Thursday, October 27, 2011

Eris, the 'planet of discord' that demoted Pluto is smaller than thought

An international team of astronomers has studied the dwarf planet Eris step ahead of a star and its size has been measured more accurately than ever , with measurements greatly reduce their volume and become, if not an object smaller than Pluto, If one of equal size. Eris was discovered in 2005 and the first calculations indicated that exceeded the size of Pluto , which contributed to the International Astronomical Union ceased to consider the latter as a planet . Although initially there was talk of tenth planet, finally won a redefinition of the concept that did not include Pluto and Eris as Astronomical Union decided that both will become part of a new category of objects, dwarf planets , reducing the number of planets in the solar system to eight.

In this new work, published in Nature , involved researchers from different Spanish hospitals, including the National Research Council (CSIC).

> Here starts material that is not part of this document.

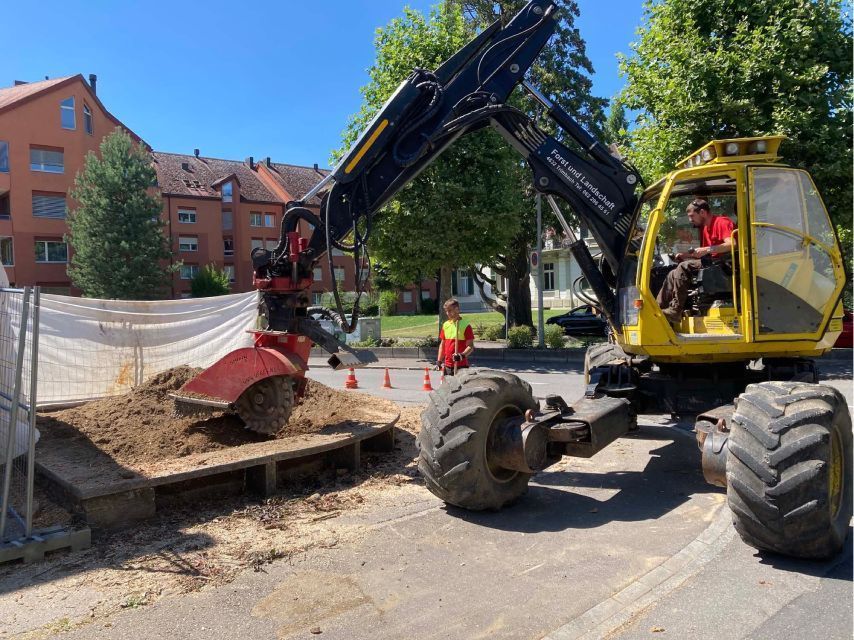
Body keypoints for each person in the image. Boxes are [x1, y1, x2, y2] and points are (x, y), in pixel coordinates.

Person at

Jose Luis Ortiz, CSIC researcher at the Institute of Astrophysics of Andalusia, has detailed the new data represent a "surprise" to reduce the estimated radius about 1163 kilometers Eris. This figure is well below previous estimates as ranged from 1,200 to 1,400 miles and made ​​it the largest object in the trans-Neptunian objects Belt, a region beyond Neptune populated rocky and icy bodies. It now appears that Pluto, with a radius of between 1,150 and 1,200 kilometers, could recover the position as the largest object in this region , according to a note of the CSIC. "However, this is difficult to pin down, since Pluto has an atmosphere that interferes with the diameter measurements," he pointed Ortiz. The study also determined that Eris albedo (the fraction of reflected light with respect to the incident ) is at least 90%, making it one of the most intrinsically bright object in the solar system (only some of Saturn's moons reflect more light percentage of Eris). Its mass and density, larger than Pluto, suggest that a body is mostly little rocky and covered with a layer of ice, the researchers of this study. The essential job results have been obtained from two telescopes the Observatory of San Pedro de Atacama in Chile, and from Trappist, the La Silla Observatory, also in Chile. At present there are five dwarf planets accepted as such , but there are several whose classification is being proposed, and also expected In the future many more will be discovered, the figure could reach hundreds and even has detailed Ortiz. Eris was allegedly the largest dwarf planet, that is, "was the king of the dwarf planets, but Pluto with our results could be a little bigger," said Ortiz.